Eur. Phys. J. B 31, 553-561 (2003)
https://doi.org/10.1140/epjb/e2003-00065-y

Scaling behavior of a nonlinear oscillator with additive noise, white and colored

¹ Service de Physique Théorique, Centre d'Études de Saclay, 91191 Gif-sur-Yvette Cedex, France
² Institut de Recherche sur les Phénomènes Hors Équilibre, Université de Provence, 49 rue Joliot-Curie, BP 146, 13384 Marseille Cedex 13, France

Corresponding author: ^a mallick@spht.saclay.cea.fr

Received: 10 October 2002
Published online: 6 March 2003

Abstract

We study analytically and numerically the problem of a nonlinear mechanical oscillator with additive noise in the absence of damping.
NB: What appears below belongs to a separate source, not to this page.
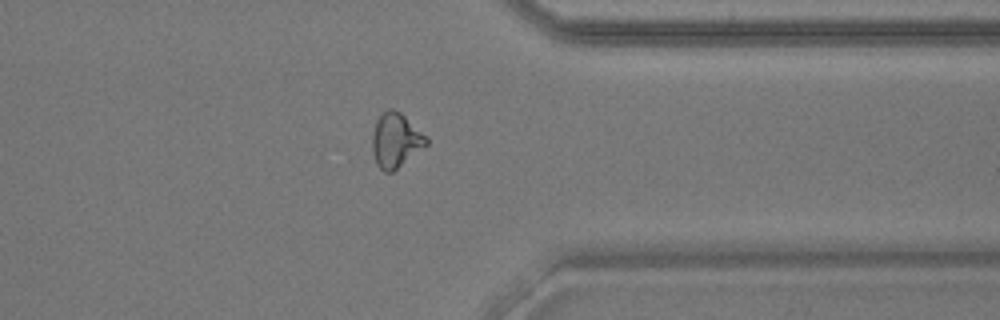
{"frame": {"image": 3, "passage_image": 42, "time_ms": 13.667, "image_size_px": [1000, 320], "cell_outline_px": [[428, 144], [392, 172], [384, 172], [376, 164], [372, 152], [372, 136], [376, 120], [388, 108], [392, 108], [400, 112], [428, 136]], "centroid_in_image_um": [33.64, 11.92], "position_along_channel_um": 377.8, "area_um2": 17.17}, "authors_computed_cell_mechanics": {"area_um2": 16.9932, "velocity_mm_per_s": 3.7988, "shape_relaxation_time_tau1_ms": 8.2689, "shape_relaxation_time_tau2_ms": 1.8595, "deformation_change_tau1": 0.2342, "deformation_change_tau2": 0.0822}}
We show that the amplitude, the velocity and the energy of the oscillator grow algebraically with time. For Gaussian white noise, an analytical expression for the probability distribution function of the energy is obtained in the long-time limit. In the case of colored, Ornstein-Uhlenbeck noise, a self-consistent calculation leads to (different) anomalous diffusion exponents. Dimensional analysis yields the qualitative behavior of the prefactors (generalized diffusion constants) as a function of the correlation time.